Currently the lowest fare you can pay on the system using PRESTO is $4.71 for an adult fare. That'll only cover a very short trip, like Union to Bloor or Aldershot to Burlington. When you're crossing from a surrounding city into Toronto, it can be cheaper this way, since otherwise you'd be paying a double bus fare. But in most cases it's more expensive.

 Excluded from this list are stations under 20 km from Union because they are within the smallest price range (between $4.71 and $5.02). Stations over 35 km were excluded to make the chart shorter and easier to understand, but you can  download the data in full here .

Excluded from this list are stations under 20 km from Union because they are within the smallest price range (between $4.71 and $5.02). Stations over 35 km were excluded to make the chart shorter and easier to understand, but you can download the data in full here.

The stations in the chart above represent those that are between 20-35 kilometres from Union Station and represent just a few of the inconsistencies in the fare system.

You would expect that the further you travel, the more you pay for your journey, but this isn't always the case. Travelling 22.7 km to Old Cummer on the Richmond Hill line is more than a dollar cheaper than travelling the 20 km to Dixie on the Milton line.

That's not a one-off situation either, since above is only a sample of some of the stations in the network. The pricing for Port Credit, Cooksville, Erindale, Maple and Langstaff are all cheaper than travel to the next-closest station before them. This is even more obvious when we look at the price per kilometre where prices jump from $0.30 to $0.22 per km before rising to $0.30 and falling back down to $0.22. It effectively makes no sense how the transit is priced when there's so actual correlation between the distance travelled and how much you're paying.

Subsidizing Trips

The further someone travels from Union on any line, the cheaper it gets to travel (on a price-per-km basis). However, the Lakeshore West line stands out the most, where the price-per-km begins at an astonishing $1.47 for the shortest trip, followed by $0.46 and $0.35 to Mimico and Long Branch respectively.

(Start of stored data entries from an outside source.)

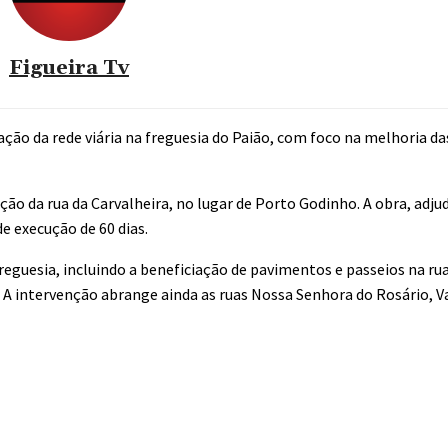
Figueira Tv
ação da rede viária na freguesia do Paião, com foco na melhoria da
ão da rua da Carvalheira, no lugar de Porto Godinho. A obra, adju
de execução de 60 dias.
guesia, incluindo a beneficiação de pavimentos e passeios na ru
. A intervenção abrange ainda as ruas Nossa Senhora do Rosário, Val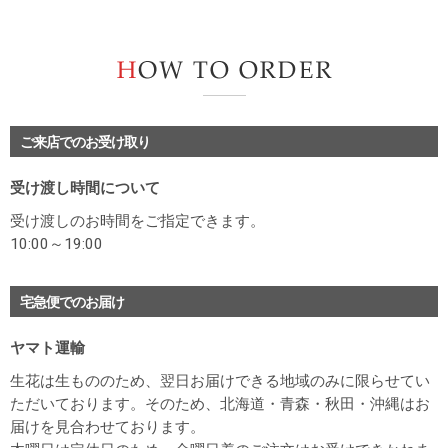
H
ご来店でのお受け取り
受け渡し時間について
受け渡しのお時間をご指定できます。
10:00～19:00
宅急便でのお届け
ヤマト運輸
生花は生もののため、翌日お届けできる地域のみに限らせてい
ただいております。そのため、北海道・青森・秋田・沖縄はお
届けを見合わせております。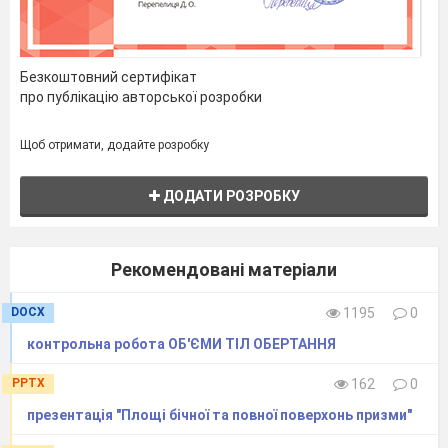
Безкоштовний сертифікат
про публікацію авторської розробки
Щоб отримати, додайте розробку
ДОДАТИ РОЗРОБКУ
Рекомендовані матеріали
DOCX
1195
0
контрольна робота ОБ'ЄМИ ТІЛ ОБЕРТАННЯ
PPTX
162
0
презентація "Площі бічної та повної поверхонь призми"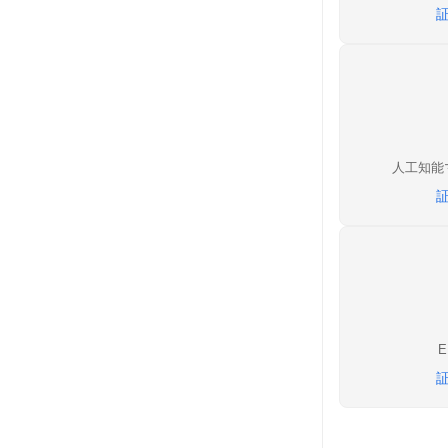
人工知能マ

Though GO Transit has been historically aimed at commuters, the Lakeshore West and East lines are different because of their frequent counter-peak service. They've branded these lines as usable for both commuting and recreation, but haven't updated fares to reflect that change.

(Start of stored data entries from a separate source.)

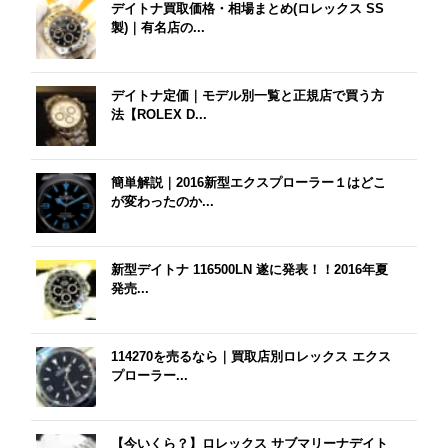
デイトナ買取価格・相場まとめ(ロレックス SS
製)｜有名店の...
デイトナ定価｜モデル別一覧と正規店で買う方
法【ROLEX D...
簡単解説｜2016新型エクスプローラー１はどこ
が変わったのか...
新型デイトナ 116500LN 遂に発表！！2016年夏
発売...
114270を売るなら｜買取店別ロレックス エクス
プローラー...
【今いくら？】ロレックス サブマリーナデイト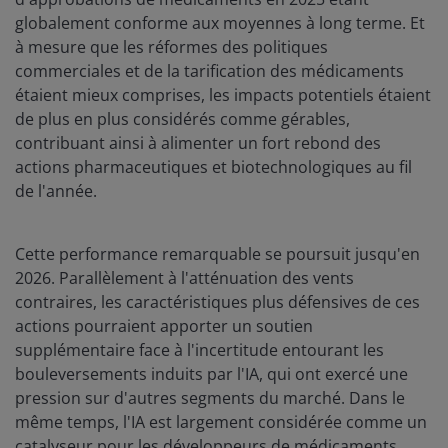
globalement conforme aux moyennes à long terme. Et
à mesure que les réformes des politiques
commerciales et de la tarification des médicaments
étaient mieux comprises, les impacts potentiels étaient
de plus en plus considérés comme gérables,
contribuant ainsi à alimenter un fort rebond des
actions pharmaceutiques et biotechnologiques au fil
de l'année.
Cette performance remarquable se poursuit jusqu'en
2026. Parallèlement à l'atténuation des vents
contraires, les caractéristiques plus défensives de ces
actions pourraient apporter un soutien
supplémentaire face à l'incertitude entourant les
bouleversements induits par l'IA, qui ont exercé une
pression sur d'autres segments du marché. Dans le
même temps, l'IA est largement considérée comme un
catalyseur pour les développeurs de médicaments,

 On the Lakeshore West line, passengers who take shorter trips within the city of Toronto are essentially subsidizing trips for passengers travelling longer distances.

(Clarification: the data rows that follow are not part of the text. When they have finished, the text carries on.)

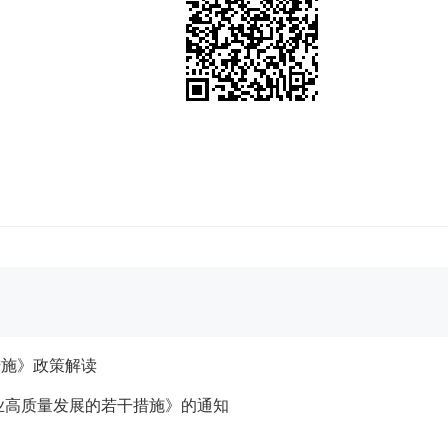
措施》政策解读
业高质量发展的若干措施》的通知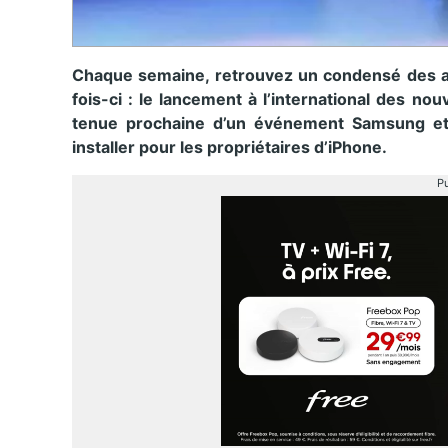
Chaque semaine, retrouvez un condensé des 
fois-ci : le lancement à l’international des n
tenue prochaine d’un événement Samsung et 
installer pour les propriétaires d’iPhone.
Pu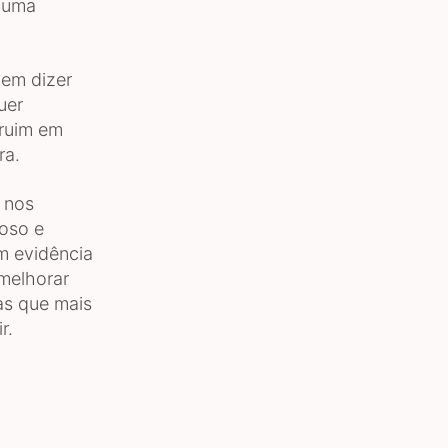
 uma
dem dizer
uer
 ruim em
ra.
 nos
loso e
m evidência
 melhorar
as que mais
r.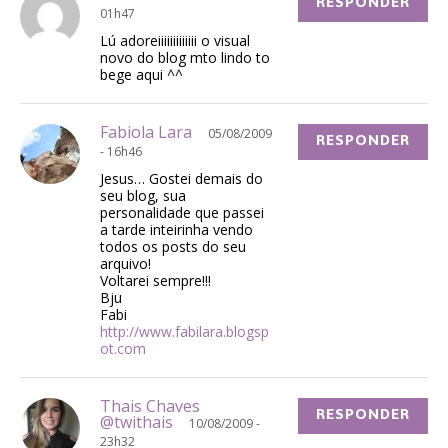
RESPONDER
01h47
Lú adoreiiiiiiiiiiiii o visual
novo do blog mto lindo to
bege aqui ^^
Fabiola Lara
05/08/2009
RESPONDER
- 16h46
Jesus… Gostei demais do
seu blog, sua
personalidade que passei
a tarde inteirinha vendo
todos os posts do seu
arquivo!
Voltarei sempre!!!
Bju
Fabi
http://www.fabilara.blogsp
ot.com
Thais Chaves
RESPONDER
@twithais
10/08/2009 -
23h32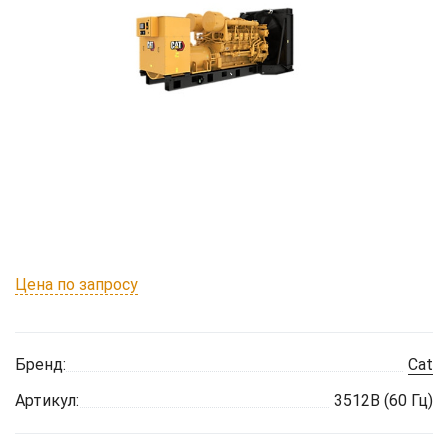
Цена по запросу
Бренд:
Cat
Артикул:
3512B (60 Гц)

On the Lakeshore West line, passengers who take shorter trips within the city of Toronto are essentially subsidizing trips for passengers travelling longer distances.

In regards to Exhibition, luckily there is a streetcar route that'll take you right to the station from Union, but Mimico and Long Branch are both around a hour on the subway and bus. With its Regional Express Rail (RER for short) plan, GO is planning to add 15-minute two-way all-day service to the Lakeshore lines by 2025. They could begin implementing some parts of the plan right now, such as integrated fares with municipal transit systems. It wouldn't help to adjust the fares so shorter trips aren't being penalized too.

Most recently GO switched the way they did their fare increases from a flat increase per fare bracket (say fares between $5 and $6 increase by $0.10, $6 to $7 by $0.20 cents and so on) to a percentage. The set percentage is more aligned with the goal of getting people to pay by distance because it increases fares by more only when they get more expensive. It's a small, quick-fix solution to a larger problem that still needs solving.

To completely solve this issue, GO Transit should increase the cost of longer trips to be a more accurate representation of the distance travelled, while decreasing the price of shorter fares to promote shorter trips throughout the region (many of which GO is the only form of inter-city transit). Decreasing the base fare charged from over five dollars to something more aligned with the fare of the subway would go a long way for fare integration and promoting transit as a useful and inexpensive alternative to the car.